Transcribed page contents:

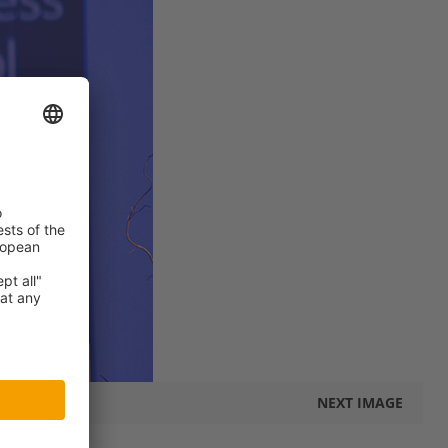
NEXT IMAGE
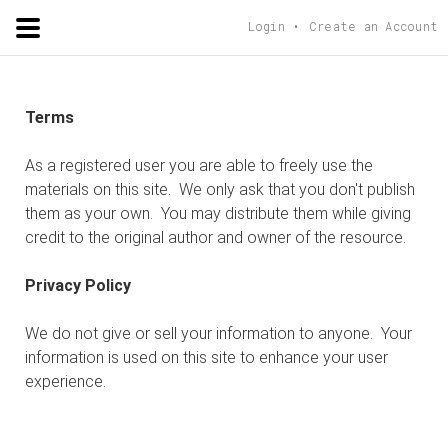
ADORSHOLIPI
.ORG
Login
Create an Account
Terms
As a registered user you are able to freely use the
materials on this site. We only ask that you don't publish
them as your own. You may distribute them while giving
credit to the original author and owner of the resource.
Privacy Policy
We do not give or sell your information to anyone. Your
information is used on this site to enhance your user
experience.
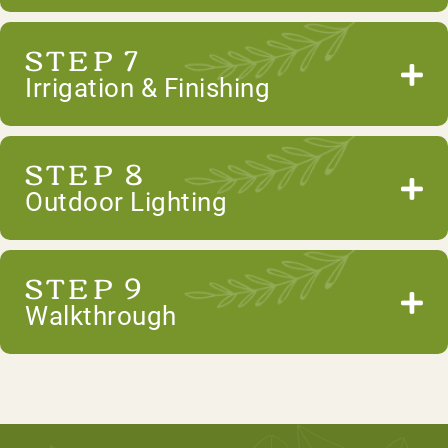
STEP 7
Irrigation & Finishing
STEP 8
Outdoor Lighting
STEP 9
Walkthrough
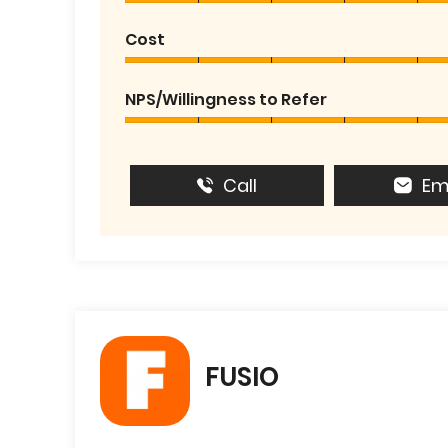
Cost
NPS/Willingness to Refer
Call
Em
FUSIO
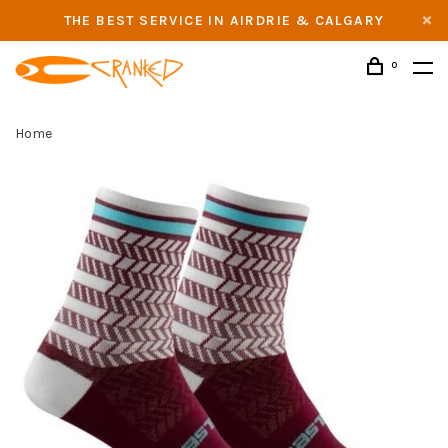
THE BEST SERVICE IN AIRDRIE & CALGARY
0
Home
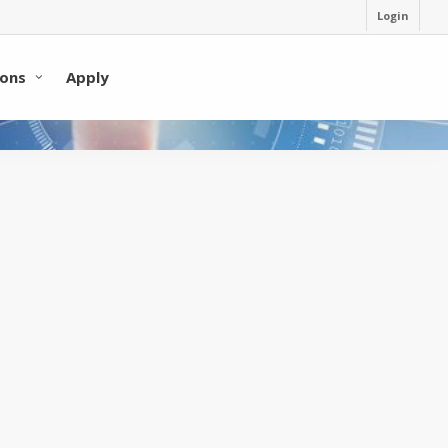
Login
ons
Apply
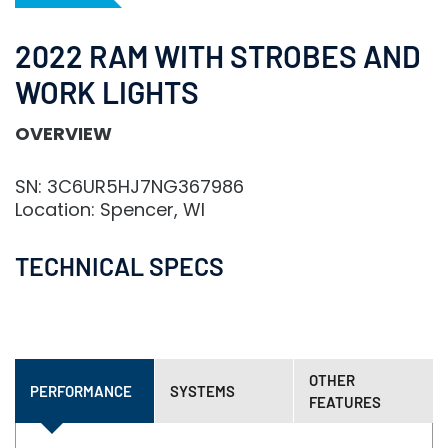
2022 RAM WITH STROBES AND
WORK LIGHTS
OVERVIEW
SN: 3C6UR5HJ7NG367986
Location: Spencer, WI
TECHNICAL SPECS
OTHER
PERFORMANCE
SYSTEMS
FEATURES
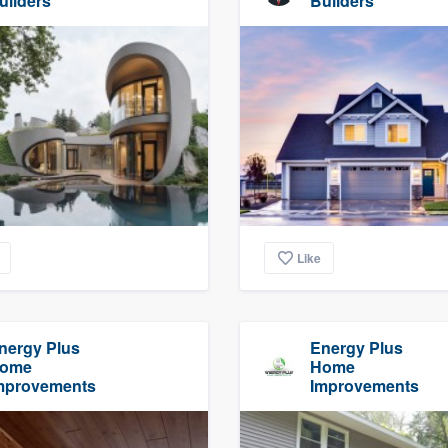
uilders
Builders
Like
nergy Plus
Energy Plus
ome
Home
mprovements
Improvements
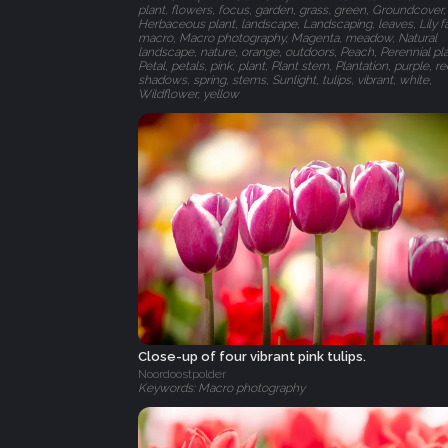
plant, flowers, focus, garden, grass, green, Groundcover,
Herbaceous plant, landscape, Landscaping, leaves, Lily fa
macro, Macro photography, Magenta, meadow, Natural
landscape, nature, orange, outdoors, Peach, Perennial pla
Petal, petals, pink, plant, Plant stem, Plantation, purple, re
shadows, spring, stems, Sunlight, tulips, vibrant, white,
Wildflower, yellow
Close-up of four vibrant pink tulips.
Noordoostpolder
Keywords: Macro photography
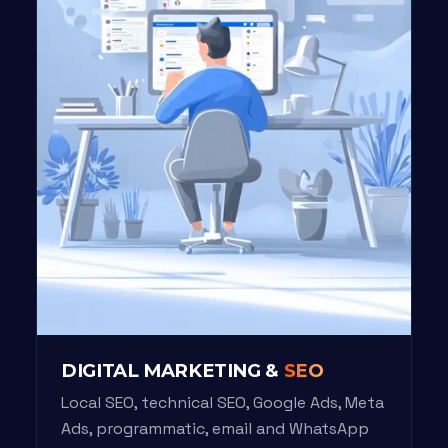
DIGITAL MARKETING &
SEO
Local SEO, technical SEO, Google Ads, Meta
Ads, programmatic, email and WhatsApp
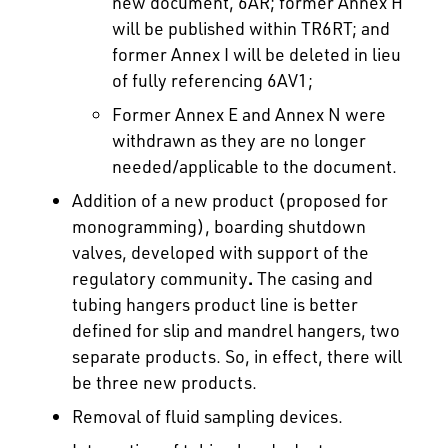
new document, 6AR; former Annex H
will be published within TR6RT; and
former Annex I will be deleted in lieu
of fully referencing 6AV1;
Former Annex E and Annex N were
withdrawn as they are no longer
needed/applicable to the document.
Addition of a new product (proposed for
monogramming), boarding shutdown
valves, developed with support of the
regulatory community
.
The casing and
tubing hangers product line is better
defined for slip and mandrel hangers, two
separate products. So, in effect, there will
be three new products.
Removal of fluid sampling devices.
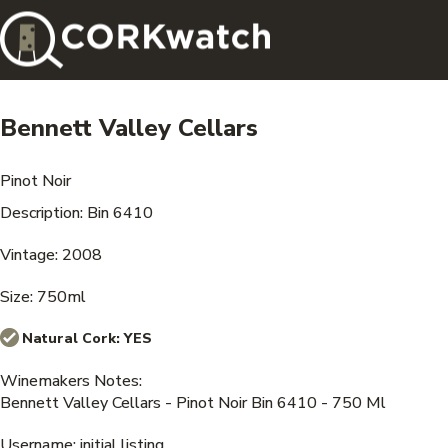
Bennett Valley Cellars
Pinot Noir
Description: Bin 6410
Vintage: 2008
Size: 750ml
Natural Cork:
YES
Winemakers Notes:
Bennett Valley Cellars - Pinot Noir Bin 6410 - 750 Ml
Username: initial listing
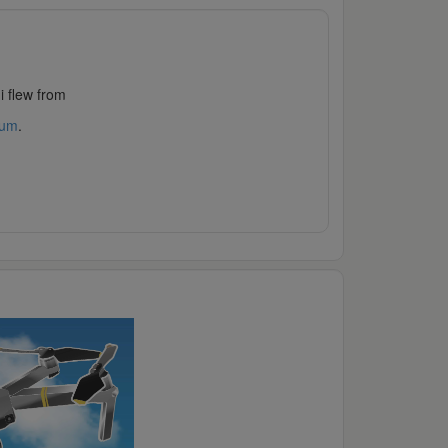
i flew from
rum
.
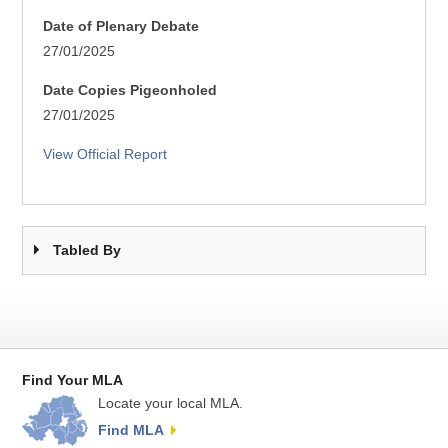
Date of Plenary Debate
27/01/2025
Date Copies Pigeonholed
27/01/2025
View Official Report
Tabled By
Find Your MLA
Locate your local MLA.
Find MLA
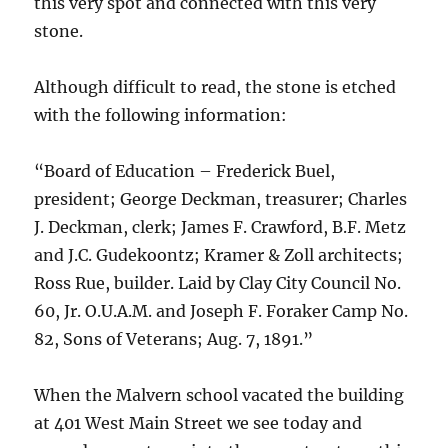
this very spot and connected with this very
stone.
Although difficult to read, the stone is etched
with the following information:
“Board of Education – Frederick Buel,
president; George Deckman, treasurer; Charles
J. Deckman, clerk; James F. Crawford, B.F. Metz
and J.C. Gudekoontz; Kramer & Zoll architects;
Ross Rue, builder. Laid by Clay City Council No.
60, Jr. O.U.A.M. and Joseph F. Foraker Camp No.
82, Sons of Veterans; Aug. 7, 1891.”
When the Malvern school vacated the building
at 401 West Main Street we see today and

YOUR GOAL
Only the number is wanted: how many lines in the entries above include the word "landscape"?

WRITTEN REPLY
2